Nur-Sultan has also been forced to limit currency trading.
"We are an EEU member, so our currency is pegged to the ruble, and our economy is closely integrated with the Russian economy," Daulet Akhmetov, director of Nur-Sultan StroiService, a building-material company in the Kazakh capital, told Caravanserai.
"This is a big problem," Akhmetov said.
"All these years, Kazakhstan has lost out by participating in this union, but we have held on thanks to raw material exports. But now our economy is in danger of collapse."
Now Kazakhstan is becoming the largest payer of import customs duties in the EEU, since Russia, under Western sanctions, will not make significant contributions, he said.
"Under the terms of the economic union, Russia will take 85% of the proceeds of the customs authorities of all member countries, while Kazakhstan's share does not exceed 7%," Akhmetov said.
"A reasonable question arises: what are we now, a charity?"
Nur-Sultan must urgently change these proportions -- which are "extortionate for Kazakhstan" -- or leave the EEU, he said.
Closer to home, pensions are now at risk, and prices of commodities are rising.
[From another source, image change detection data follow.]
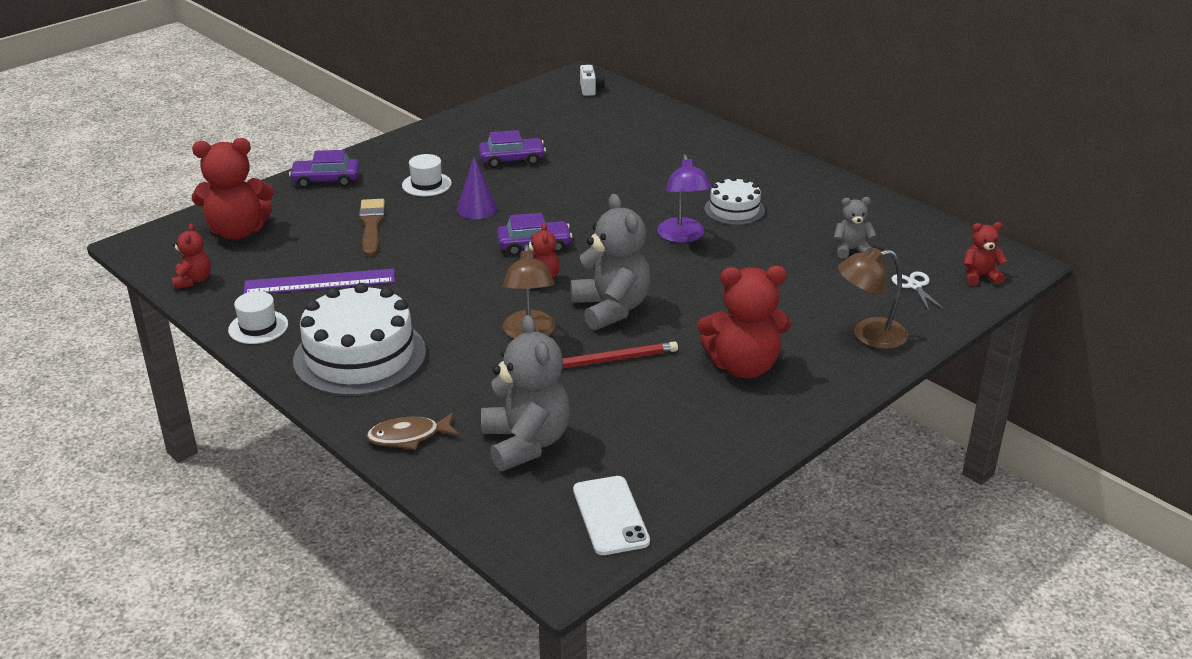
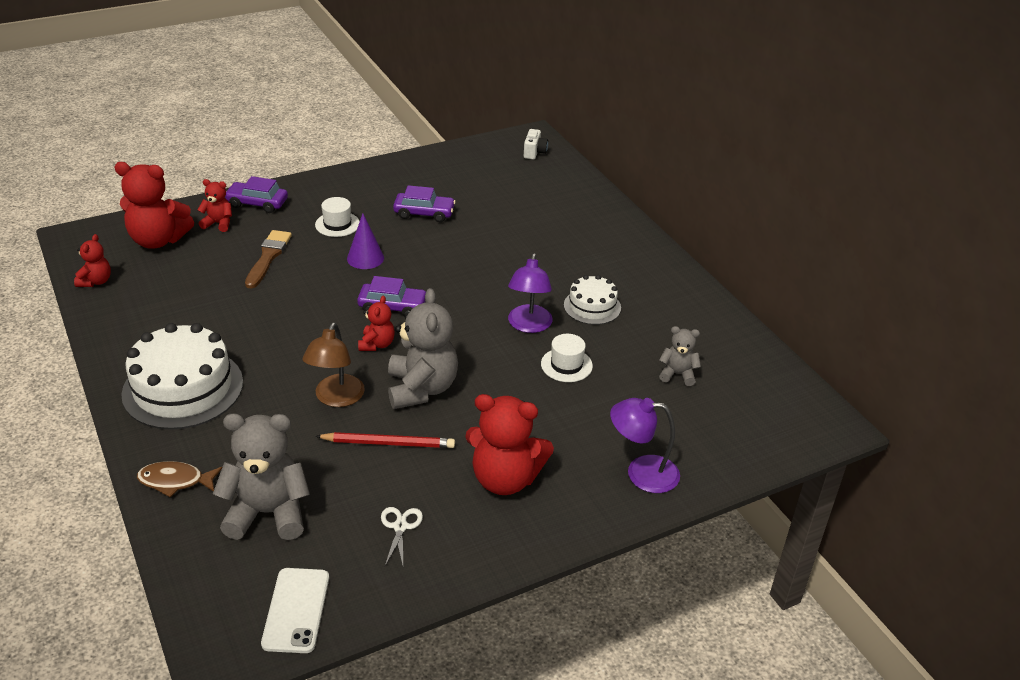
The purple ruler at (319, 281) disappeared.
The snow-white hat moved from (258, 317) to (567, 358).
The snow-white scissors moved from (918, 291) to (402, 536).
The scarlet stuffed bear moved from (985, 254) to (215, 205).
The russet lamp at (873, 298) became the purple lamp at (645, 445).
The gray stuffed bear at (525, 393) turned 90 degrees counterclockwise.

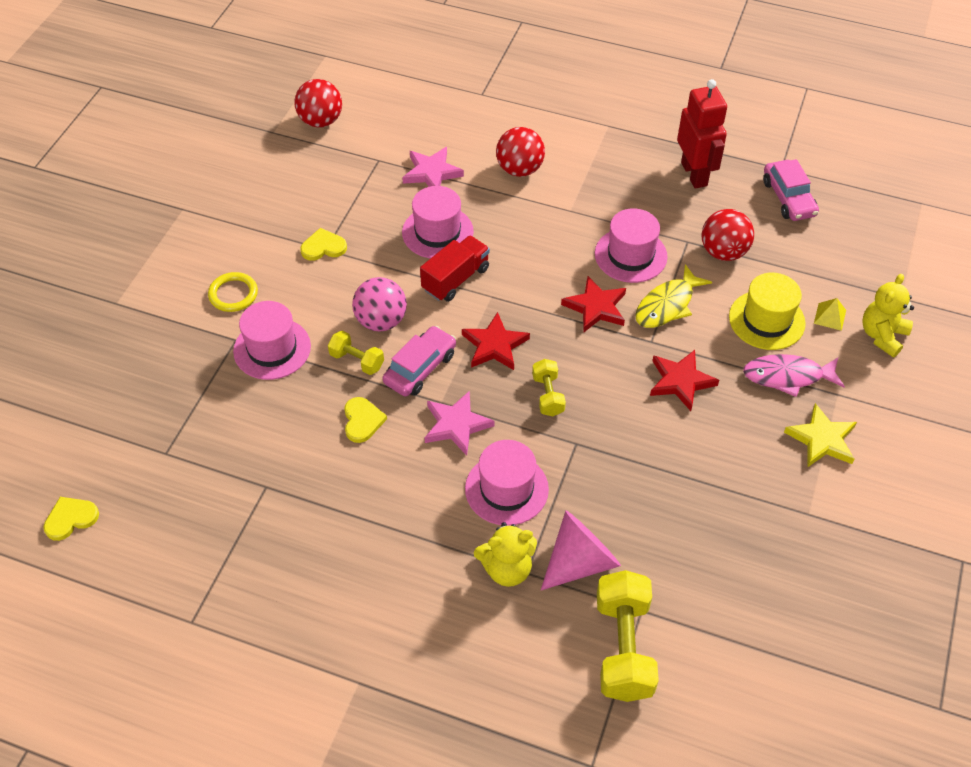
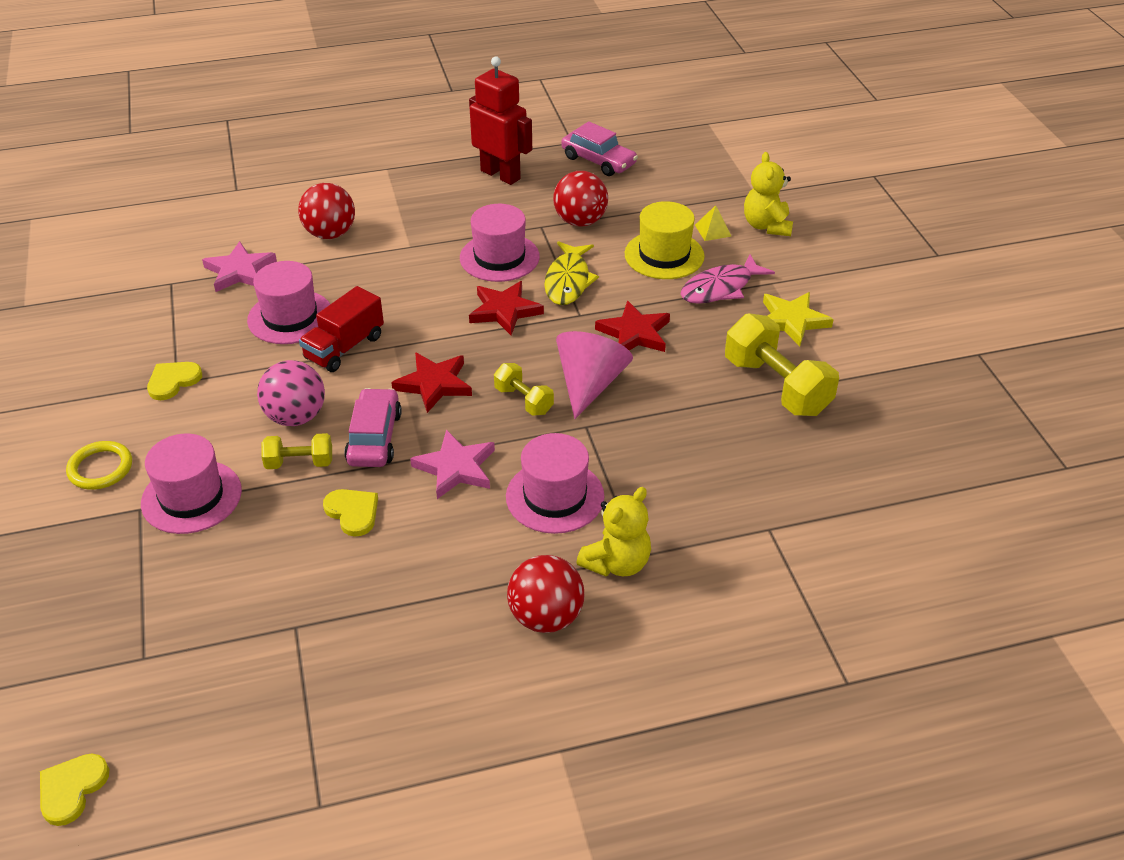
The scarlet sphere moved from (318, 103) to (545, 594).
The rose-pink cone moved from (581, 550) to (594, 375).
The golden hand weight moved from (628, 636) to (782, 364).
The scarlet truck at (455, 268) turned 150 degrees counterclockwise.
At one point, the state invested part of Kazakhstan's pension assets in Russian securities, according to Meruert Makhmutova, an Almaty-based economist and former director of the Centre for Analysis of Public Problems.
Those include Russian Finance Ministry bonds and the bonds and depository receipts of companies such as Gazprom, Sberbank, Rosneft, Vneshtorgbank and Norilsk Nickel -- which have ended up on US and EU sanctions lists.
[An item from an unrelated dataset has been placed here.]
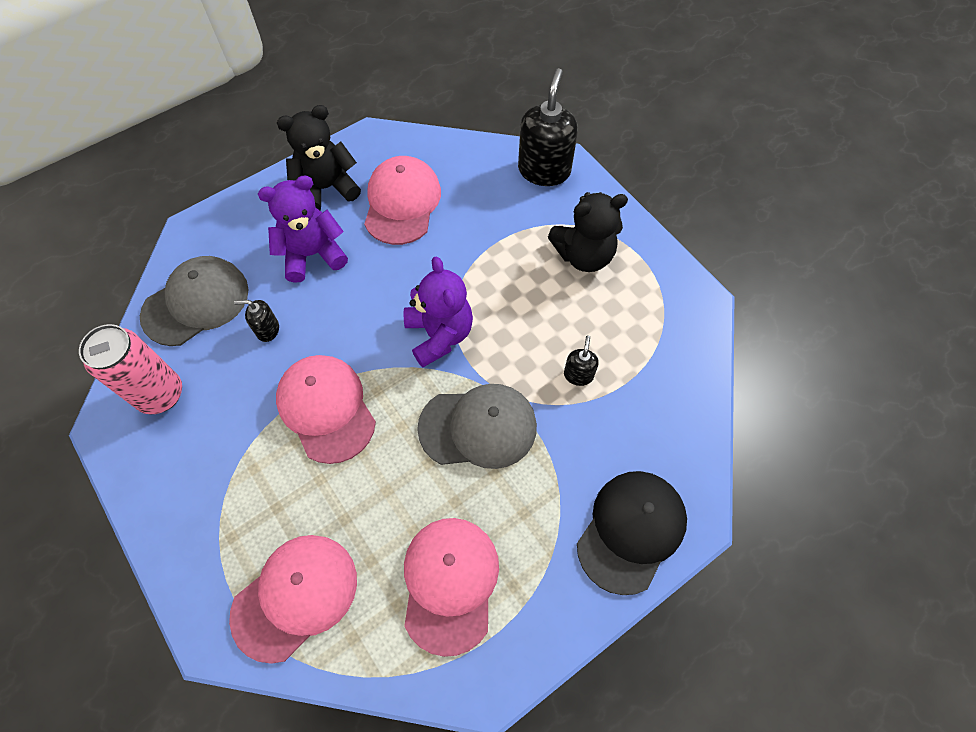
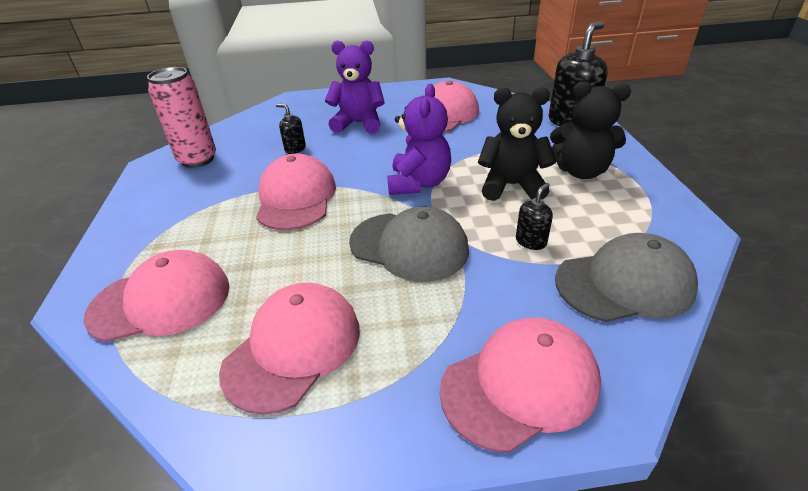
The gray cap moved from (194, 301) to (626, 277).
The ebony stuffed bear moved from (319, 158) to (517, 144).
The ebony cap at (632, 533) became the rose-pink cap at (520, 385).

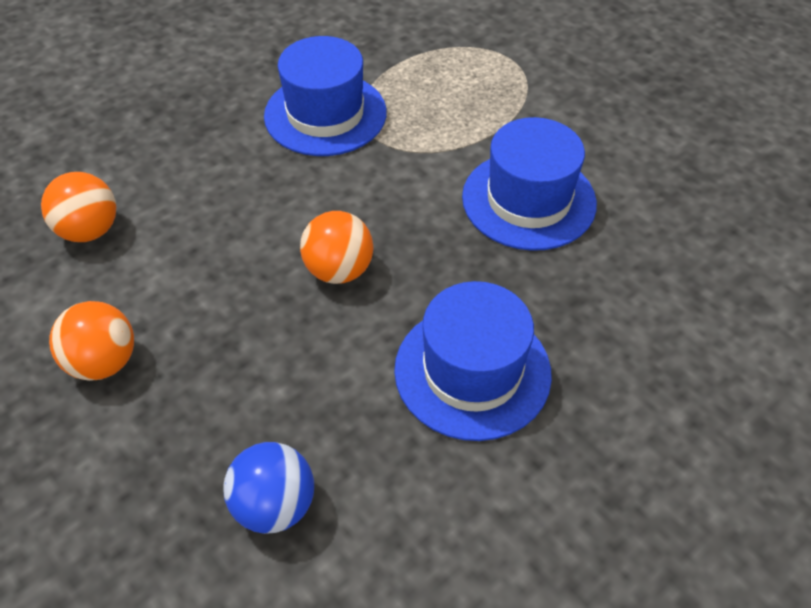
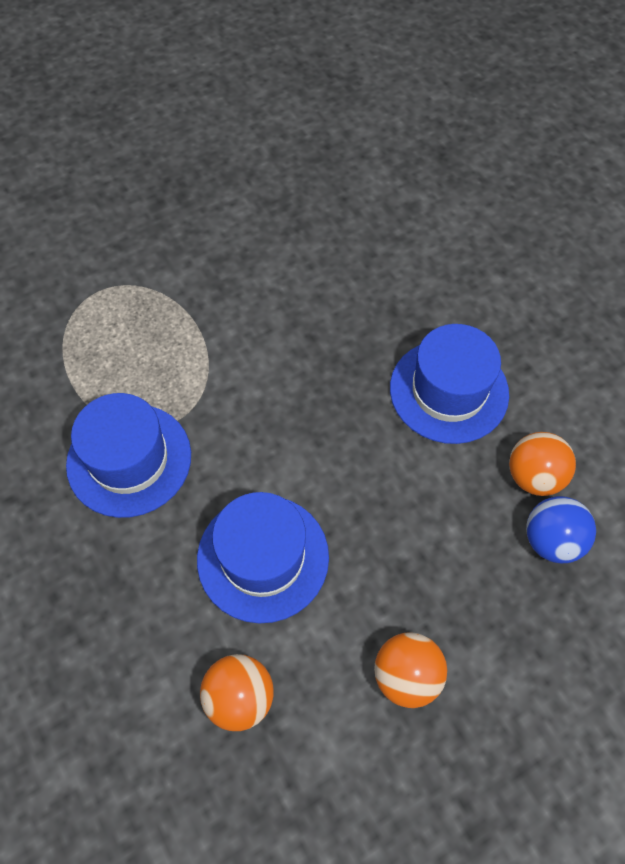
The orange-coloured sphere moved from (336, 247) to (542, 464).
The blue hat moved from (529, 184) to (263, 558).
"These companies' shares have collapsed, and the UAPF [Unified Accumulative Pension Fund] will be forced to record losses when revaluing these assets," Makhmutova told Caravanserai.
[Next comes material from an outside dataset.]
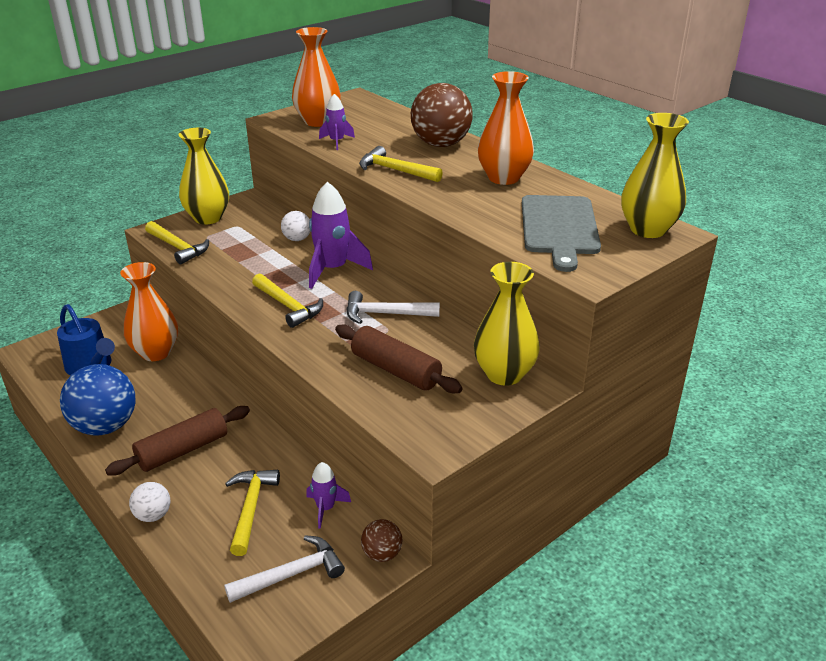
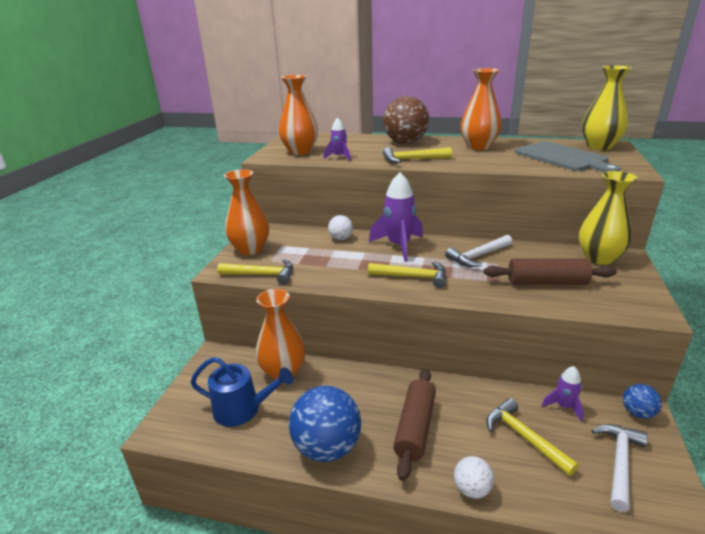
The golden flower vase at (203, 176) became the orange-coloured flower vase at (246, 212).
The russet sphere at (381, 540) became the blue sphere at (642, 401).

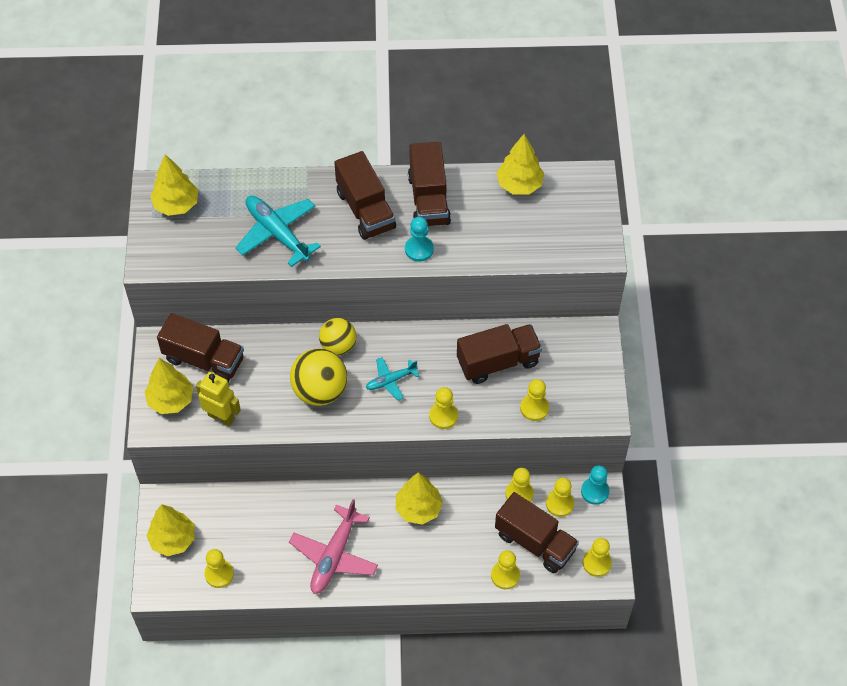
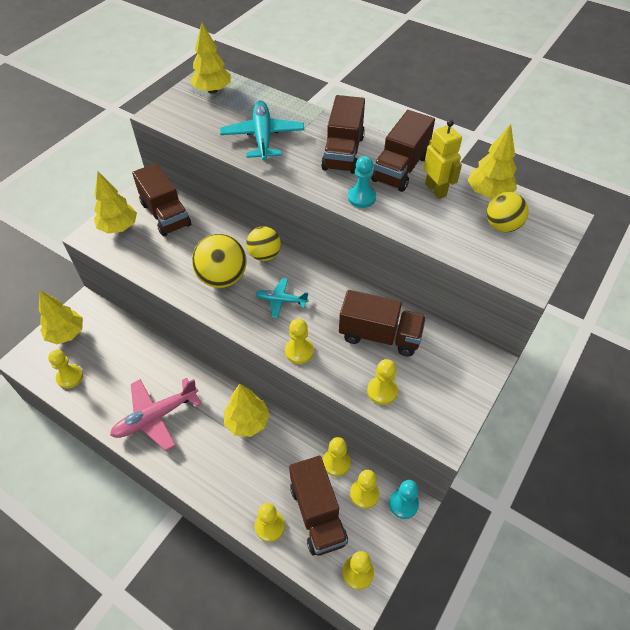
The golden sphere at (507, 212) appeared.
The golden robot figure moved from (218, 399) to (442, 159).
"All of us depositors have lost some of our pension savings," he said.
Meanwhile, Russia is taking measures that directly contradict the EEU principles of free movement of goods across borders.
On March 10, Russian authorities banned the export of sugar and grain to EEU countries until the end of August to protect the domestic market, despite having grain stocks that cover 150% of domestic needs.
The measure was necessary to prevent the re-export of these products to third countries, said the Russian Economic Development Ministry.
The move apparently targeted Kazakhstan, which after a weak harvest increased grain purchases by 77%, or 2.3 million tonnes, since last July, making it the third largest buyer of Russian grain after Turkey and Egypt, according to the Russian government.
The Russian export bans have led to an acute sugar shortage in Kazakhstan and panic buying.
'Kissing a corpse'
"Russia itself is already ... violating many principles of mutually beneficial co-operation -- earlier violations included artificial obstacles to Kazakh manufacturers' entry into the Russian market," Dosym Satpayev, a political scientist and the director of a risk assessment team from Almaty, wrote March 18 in an article for Forbes.kz.
"And now, under severe sanctions, Russia is imposing restrictions on the export of certain goods, including to EEU countries."
Kazakhstan has grounds for withdrawal from its union with Russia in Article 3 of the Treaty on the EEU, which covers basic principles such as ensuring mutually beneficial co-operation, equality and the consideration of the national interests of the parties, said Satpayev.
Under EEU documents, members of the union must "harmonise their legislation on the financial market" by 2025 -- even though Russian will largely be a pariah state by that point, he noted.
"'Harmonising' with [Russia's financial system] will be like kissing a corpse," said Satpayev. "The leadership of Kazakhstan already has to think about how to avoid this kiss."
"Many of our entrepreneurs have long been disappointed with the EEU, which actually benefits only Russia," said Akhmetov, the director of the building-material company.
"All these years they [Russian officials] have been shielding their market from us with artificial barriers, while our manufacturers have been losing their home market to an influx of cheap Russian products," he wrote.
"But now it is obvious that there is no way we can stay in the EEU: Russia and Belarus will drown us along with themselves."